## Consignes de travail
**a.** Dans l’extrait, résumez plus brièvement le paragraphe qui commence par « J’ai toujours trouvé des idées assez vite » en gardant ses faits principaux.
**b.** Recopiez tel quel le passage de l’extrait compris entre « J’ai toujours trouvé » et « affaire comme celle-ci ? », inclus.

Avez-vous déjà été saisi par l’angoisse de ne plus arriver à écrire ?

J’ai toujours trouvé des idées assez vite. J’en suis à la relecture de mon roman actuel, et je n’ai encore aucune idée du prochain, mais ça ne me dérange pas du tout. La seule affaire qui m’angoisse un peu, c’est quand on me passe des commandes avec une date de tombée, même si je sais que je trouve toujours quelque chose. Par contre, il y a toujours un moment au beau milieu de la rédaction d’un roman où j’ai l’impression que je fais de la merde, que j’ai raté mon coup. Puis ça passe. Ma blonde me rappelle que ça arrive chaque fois, et j’ai beau le savoir, ça recommence systématiquement.

Après avoir suivi de près le procès d’Yvan Godbout [poursuivi pour avoir décrit une scène d’agression pédophile fictive], redoutez-vous qu’il vous arrive une affaire comme celle-ci ?

## Bloc de données
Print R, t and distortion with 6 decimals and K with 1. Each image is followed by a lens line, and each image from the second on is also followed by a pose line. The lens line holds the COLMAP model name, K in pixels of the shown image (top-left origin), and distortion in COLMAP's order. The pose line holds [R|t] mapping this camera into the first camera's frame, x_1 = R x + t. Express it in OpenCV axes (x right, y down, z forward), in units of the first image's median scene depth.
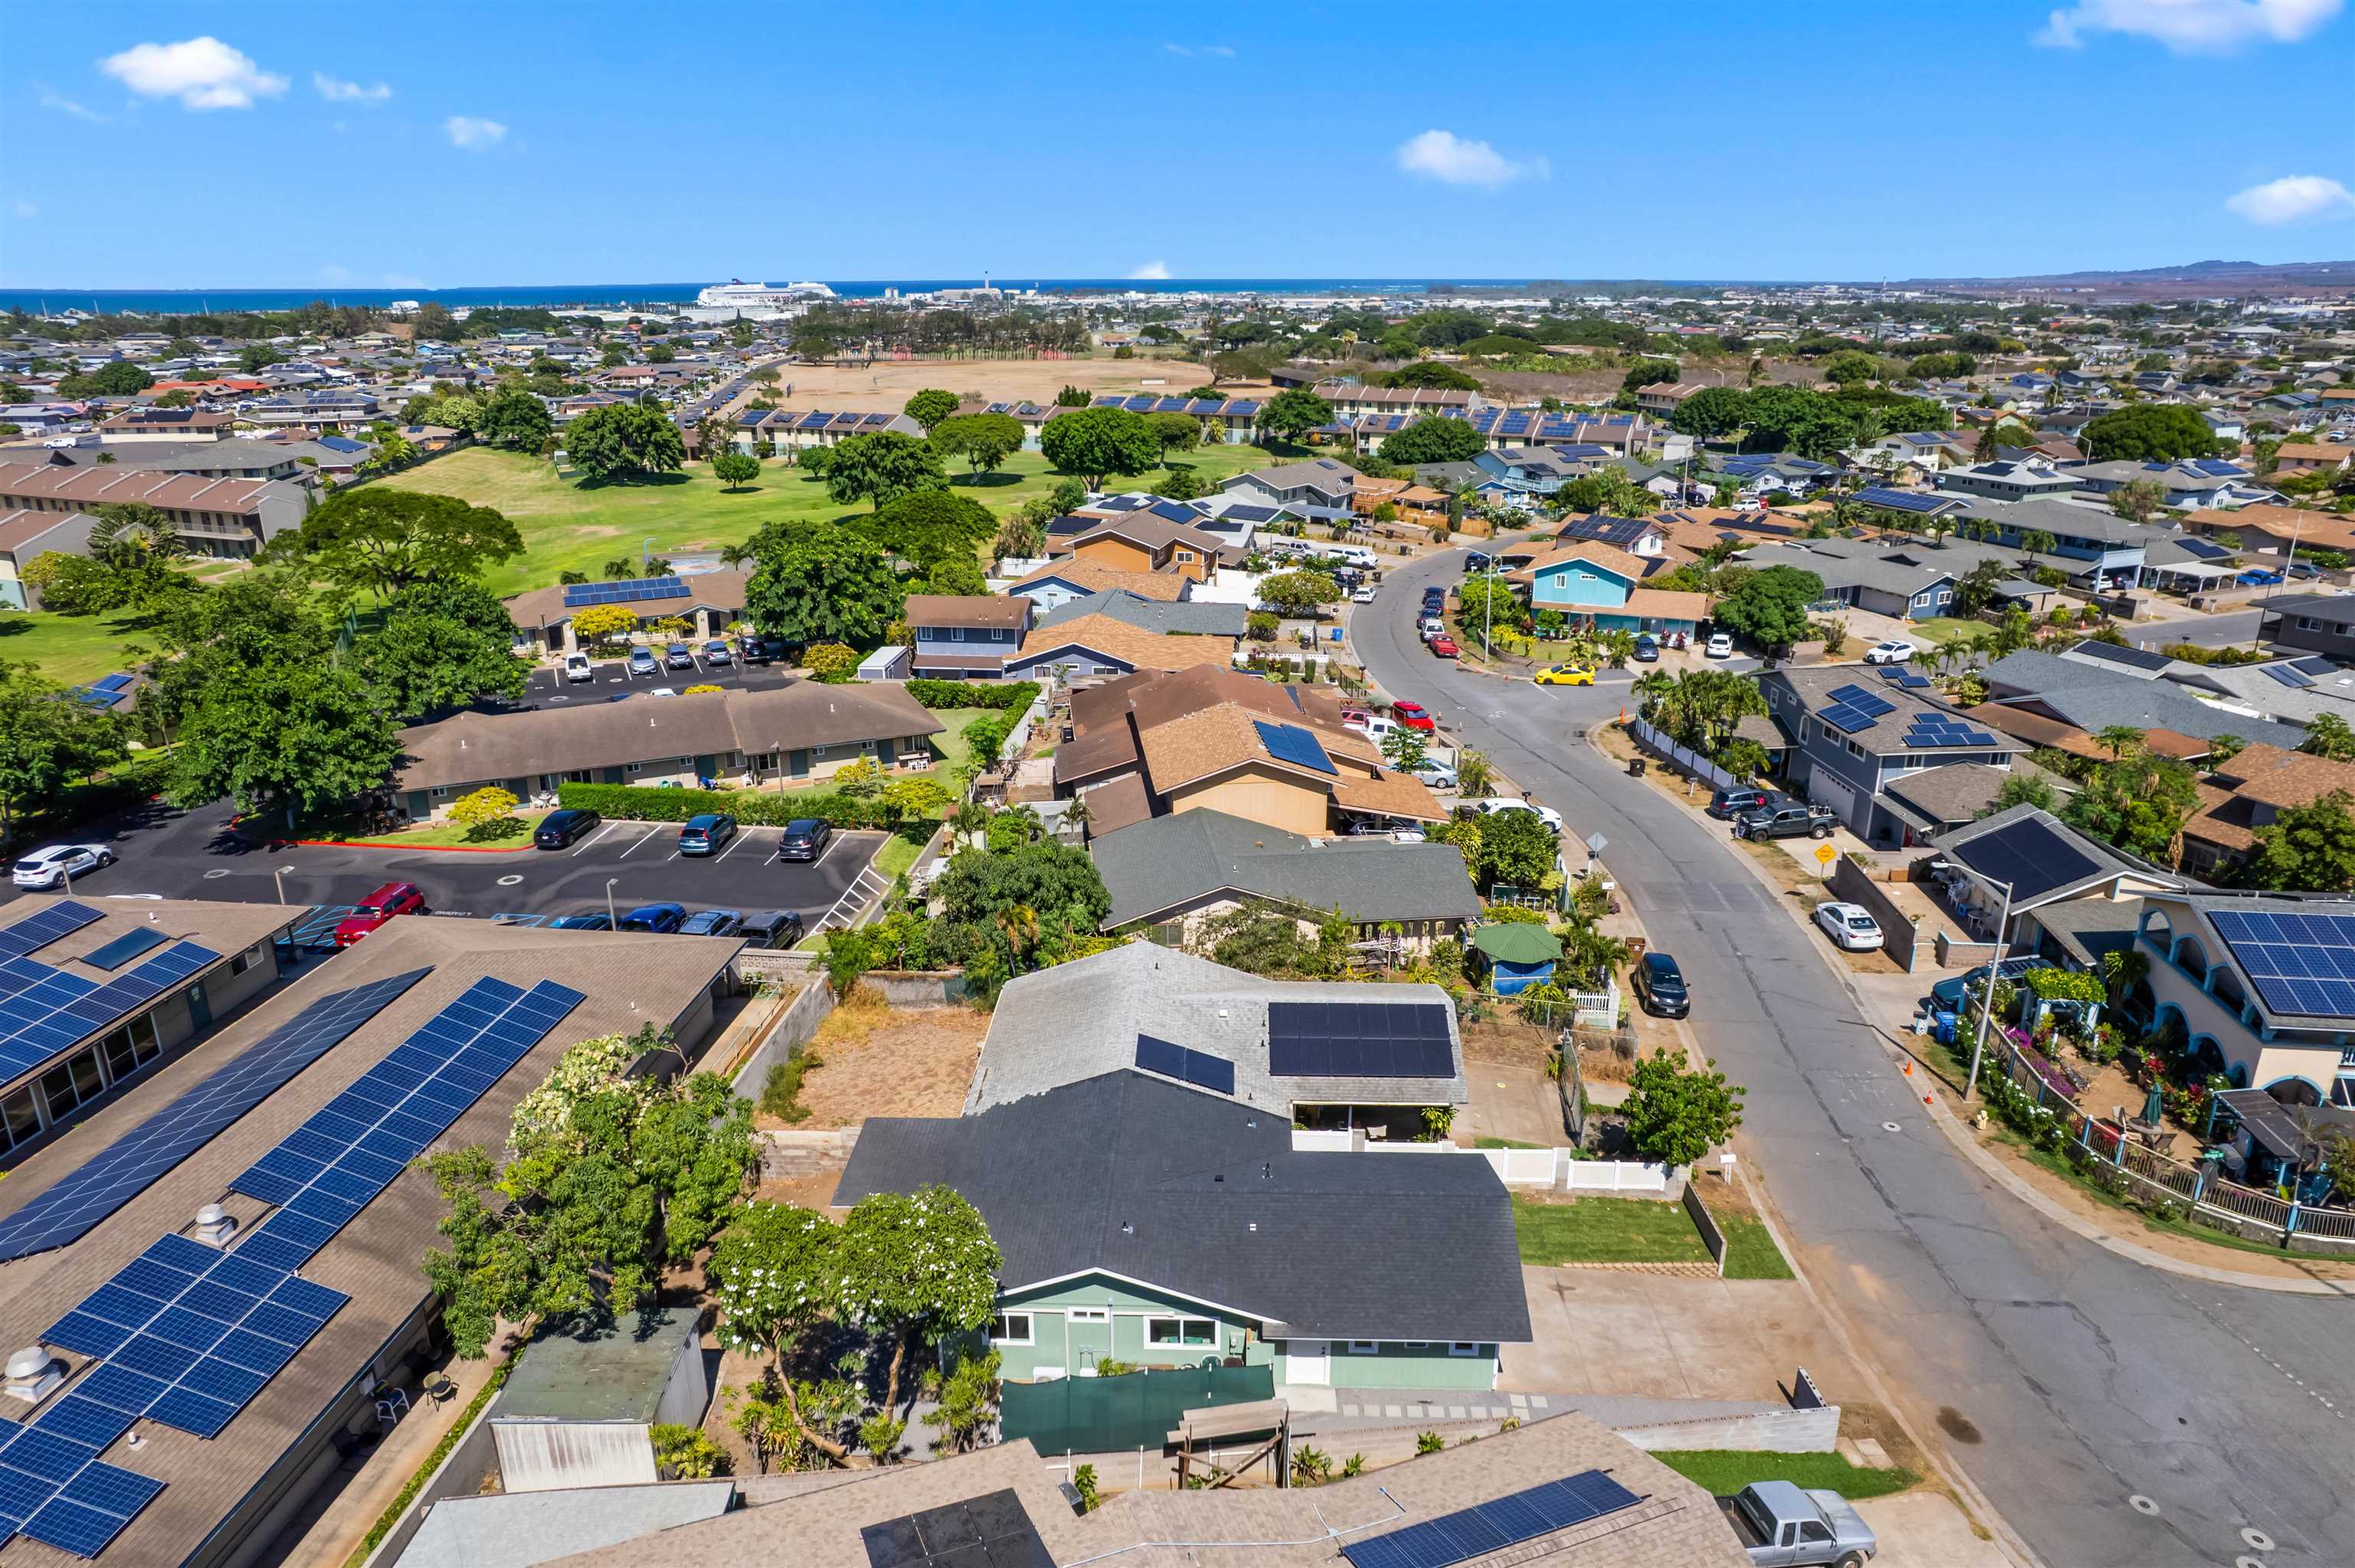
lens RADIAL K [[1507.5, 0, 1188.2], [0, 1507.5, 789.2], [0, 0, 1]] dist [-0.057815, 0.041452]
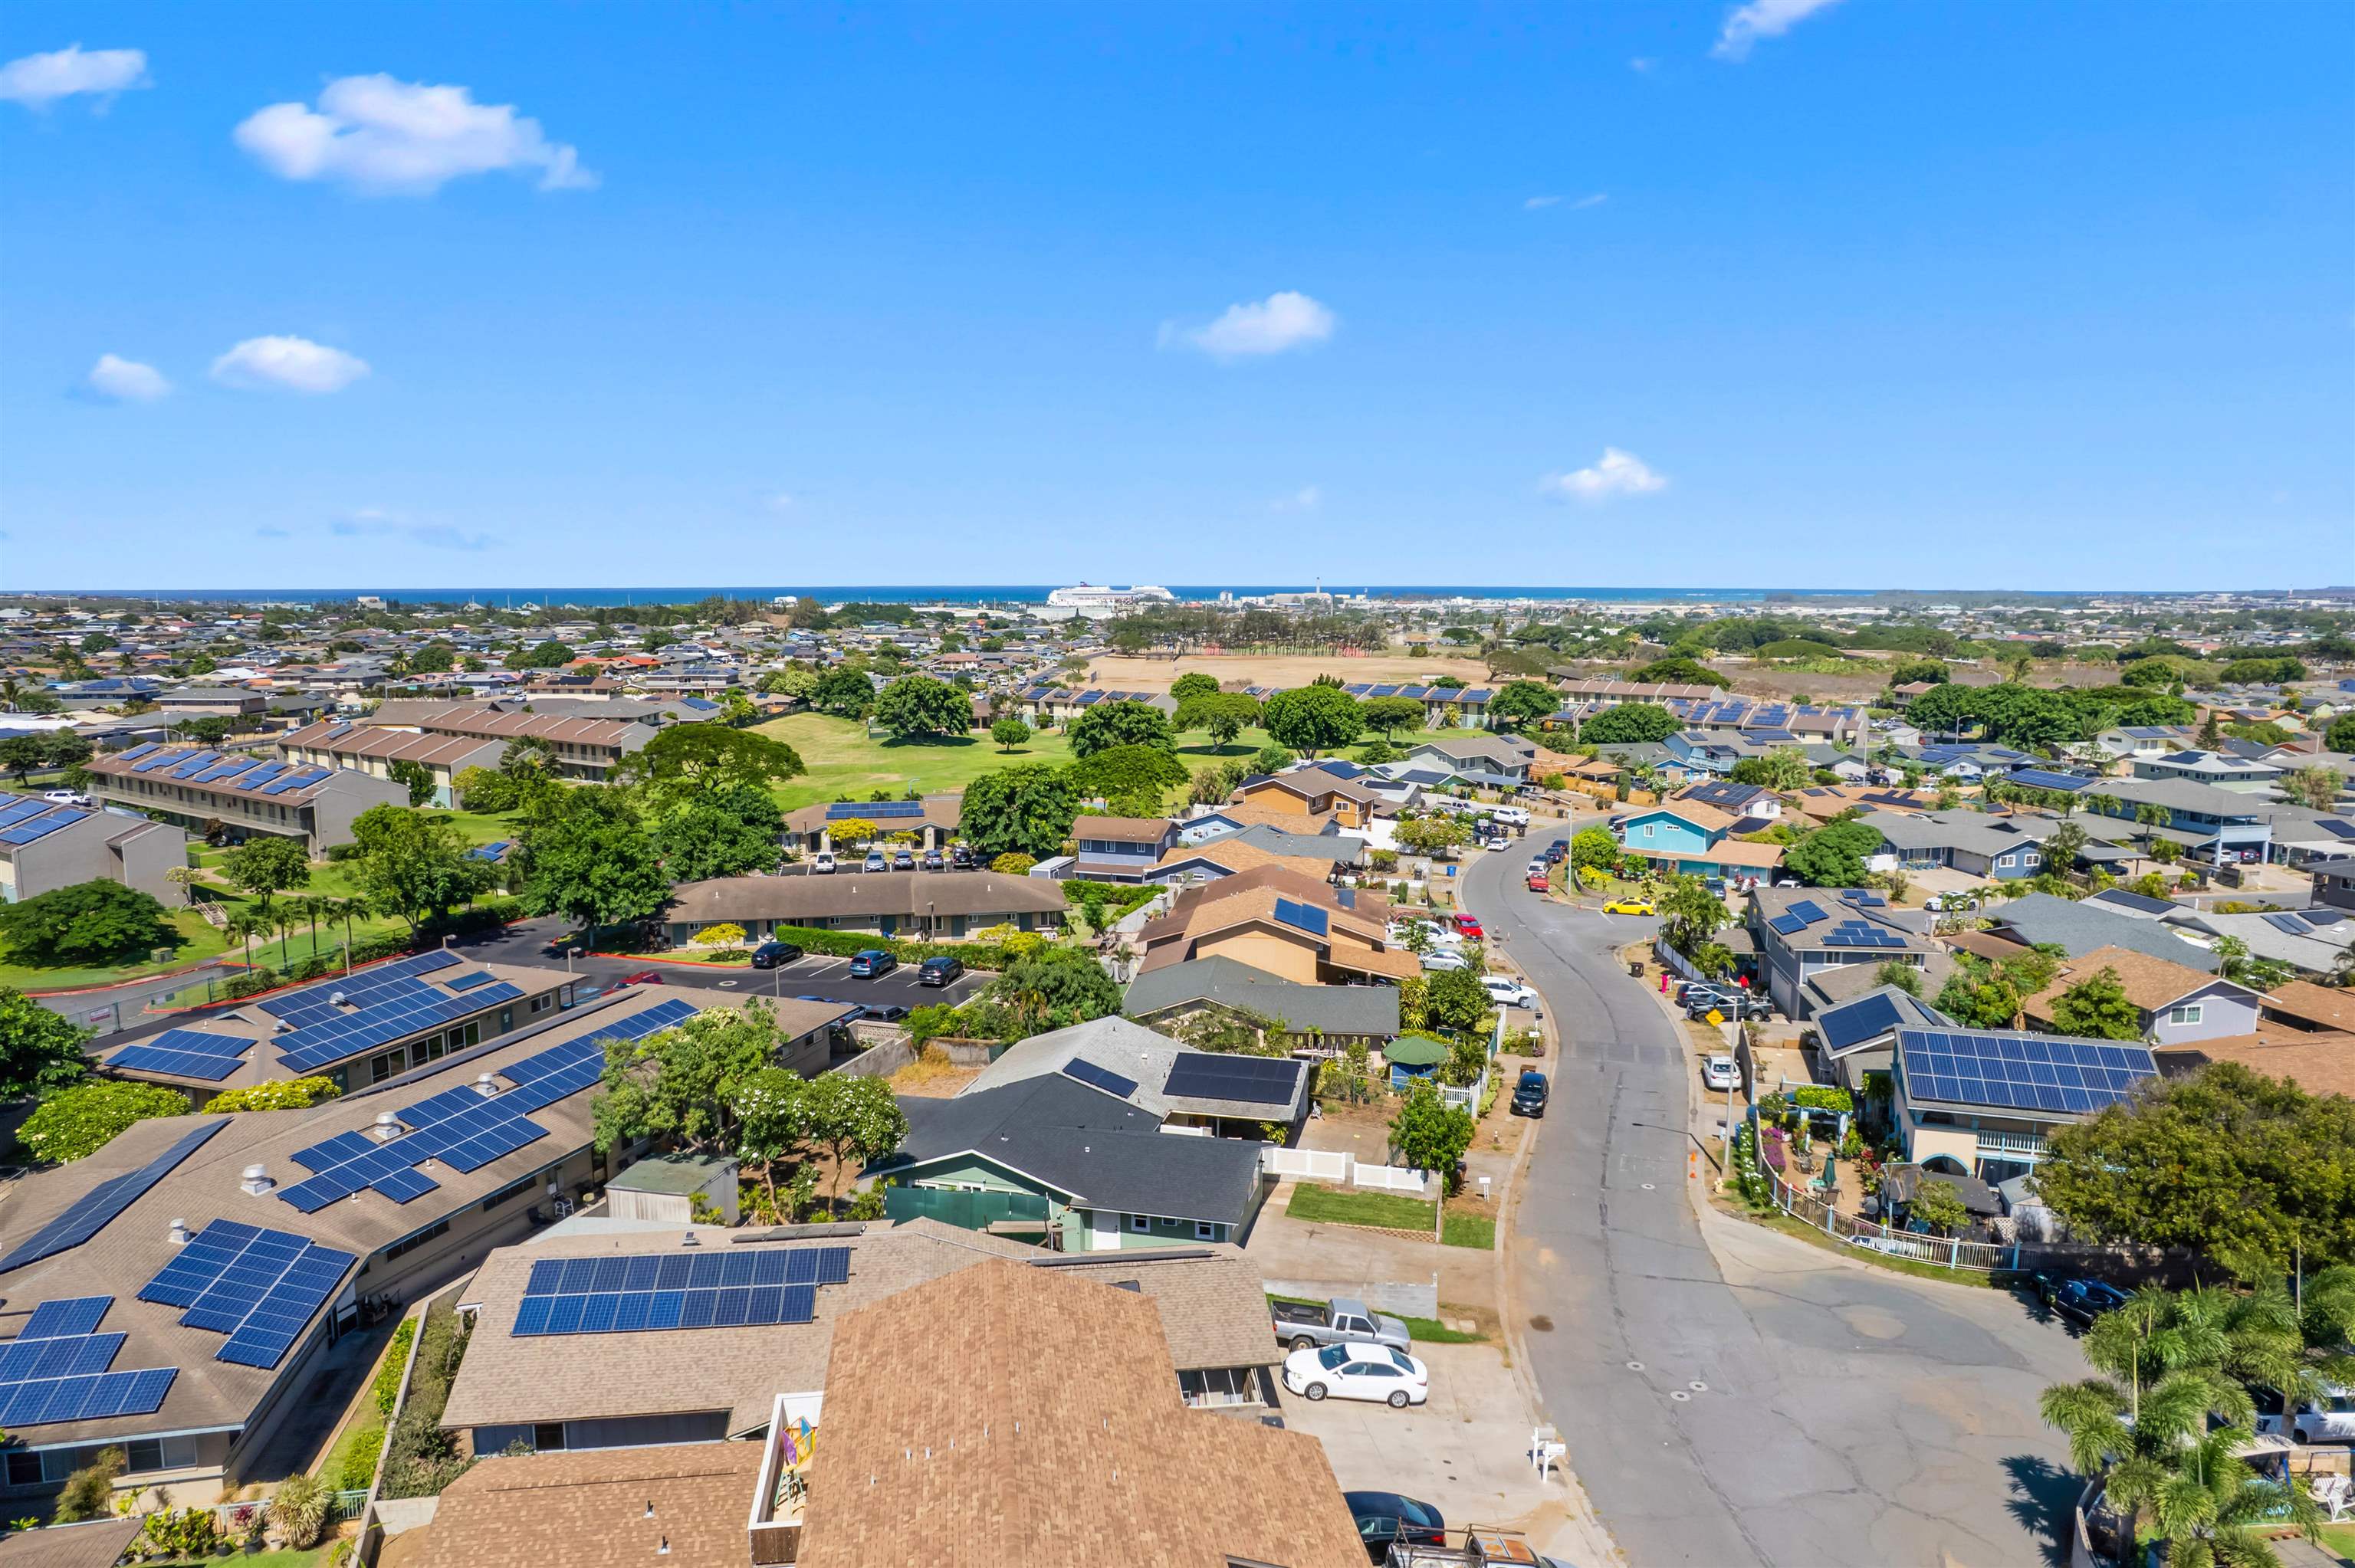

## Résultats par consigne
**a.** J’ai toujours trouvé des idées rapidement. Je relis mon roman actuel sans avoir encore d’idée pour le suivant, et cela ne me dérange pas. Seules les commandes avec une date de tombée m’angoissent un peu, même si je trouve toujours quelque chose. En revanche, au milieu de la rédaction de chaque roman, j’ai l’impression d’écrire de la merde et d’avoir raté mon coup. Puis ça passe. Ma blonde me rappelle que ça arrive chaque fois, mais ça recommence quand même.

**b.**
J’ai toujours trouvé des idées assez vite. J’en suis à la relecture de mon roman actuel, et je n’ai encore aucune idée du prochain, mais ça ne me dérange pas du tout. La seule affaire qui m’angoisse un peu, c’est quand on me passe des commandes avec une date de tombée, même si je sais que je trouve toujours quelque chose. Par contre, il y a toujours un moment au beau milieu de la rédaction d’un roman où j’ai l’impression que je fais de la merde, que j’ai raté mon coup. Puis ça passe. Ma blonde me rappelle que ça arrive chaque fois, et j’ai beau le savoir, ça recommence systématiquement.

Après avoir suivi de près le procès d’Yvan Godbout [poursuivi pour avoir décrit une scène d’agression pédophile fictive], redoutez-vous qu’il vous arrive une affaire comme celle-ci ?